Equivalent manual recipe: `rm ~/.runpod-my-benchmark-current && runpod-deploy run --config foo.yaml`.

## Hygiene: pair with `ls-stale`

A paused recycle pod shows up in `runpod-deploy ls-stale` like any
other EXITED pod — that's intentional. The audit lists give you
visibility into what you're recycling:

```bash
runpod-deploy ls-stale
```

```
POD_ID           NAME                                         GB    $/day     $/mo
----------------------------------------------------------------------------------
abc12345         my-benchmark-20260517T120000Z                 50     0.17     5.00
def67890         my-other-workflow-20260517T103000Z           100     0.33    10.00
----------------------------------------------------------------------------------
TOTAL: 2 pods, $0.50/day (~$15.00/mo)
```

If a recycle pod has been idle for weeks and you've moved on, just
delete it via `runpod-deploy cleanup --state-file <path> --mode
delete` (or hand-`runpodctl pod delete <id>`).

## When recycle stops paying off

Three signals that a workflow shouldn't be on recycle anymore:

1. **Image drift WARNING fires every run** — your image is rotating
   too fast for the cache to help.
2. **`ls-stale` shows a recycle pod sitting > 30 days unused** —
   you've moved off this workflow; switch to `on_success: delete` and
   `rm` the state-file.
3. **GPU class changes per run** — sweeps that rotate `gpu_order`
   force fresh-create every time anyway.

## What lives where

| Concern | Owner |
|---|---|
| Issuing `runpodctl pod stop` at end-of-run + preserving state-file | `runpod-deploy run` (`provider._cleanup_recycle`) |
| Storing the resume pointer (pod_id + image + GPU + DC) | The state-file at `state_file:` (per-config) |
| Validating that the paused pod still matches the spec (image / GPU / DC drift) | `runpod-deploy run` (`provider.try_resume_pod`) |
| Calling `runpodctl pod start <id>` when validation passes | `runpod-deploy run` (`provider.try_resume_pod`) |
| Forcing a fresh-create regardless of state-file | `runpod-deploy run --force-fresh` |
| Deciding when recycle stops paying off (volume cost vs run frequency) | You (the trade-off above) |
| Pairing with weekly `ls-stale` to catch forgotten paused pods | Your hygiene rotation |

## Anti-pattern to avoid

Don't use `lifecycle.on_success: recycle` on configs you run less than
~3×/week.
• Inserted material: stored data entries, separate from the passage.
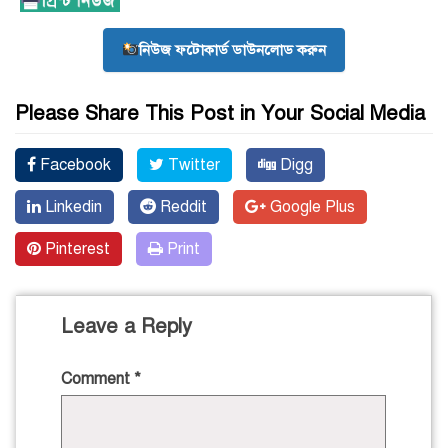
নিউজ ফটোকার্ড ডাউনলোড করুন
Please Share This Post in Your Social Media
Facebook
Twitter
Digg
Linkedin
Reddit
Google Plus
Pinterest
Print
Leave a Reply
Comment
*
A 50 GB paused pod costs ~$5/mo idle; the recycle benefit
(saved cold-start time × run frequency) needs to clear that floor.
For low-frequency configs, the default `lifecycle.on_success: delete`
is cheaper.

Don't share one `state_file:` across multiple configs. The state-file
is the resume pointer; if two configs both write to
`~/.runpod-deploy-current` and the second config recycles a pod
provisioned by the first, image / GPU / DC drift detection will fall
through to fresh-create (with a WARNING) — defeating the purpose.
Always give recycled configs unique `state_file:` paths.

## See also

- [`lifecycle.md` §7](../lifecycle.md#7-lifecycle-action-cleanup) —
  the full action table including `recycle`.
- [`payload-reuse-via-network-volume.md`](payload-reuse-via-network-volume.md)
  — orthogonal: use a network volume to share state ACROSS pods
  (e.g., for parallel sweeps). Recycle reuses ONE pod across runs.
- [`troubleshooting.md`](../troubleshooting.md) — diagnosing drift
  WARNINGs and unexpected fresh-creates.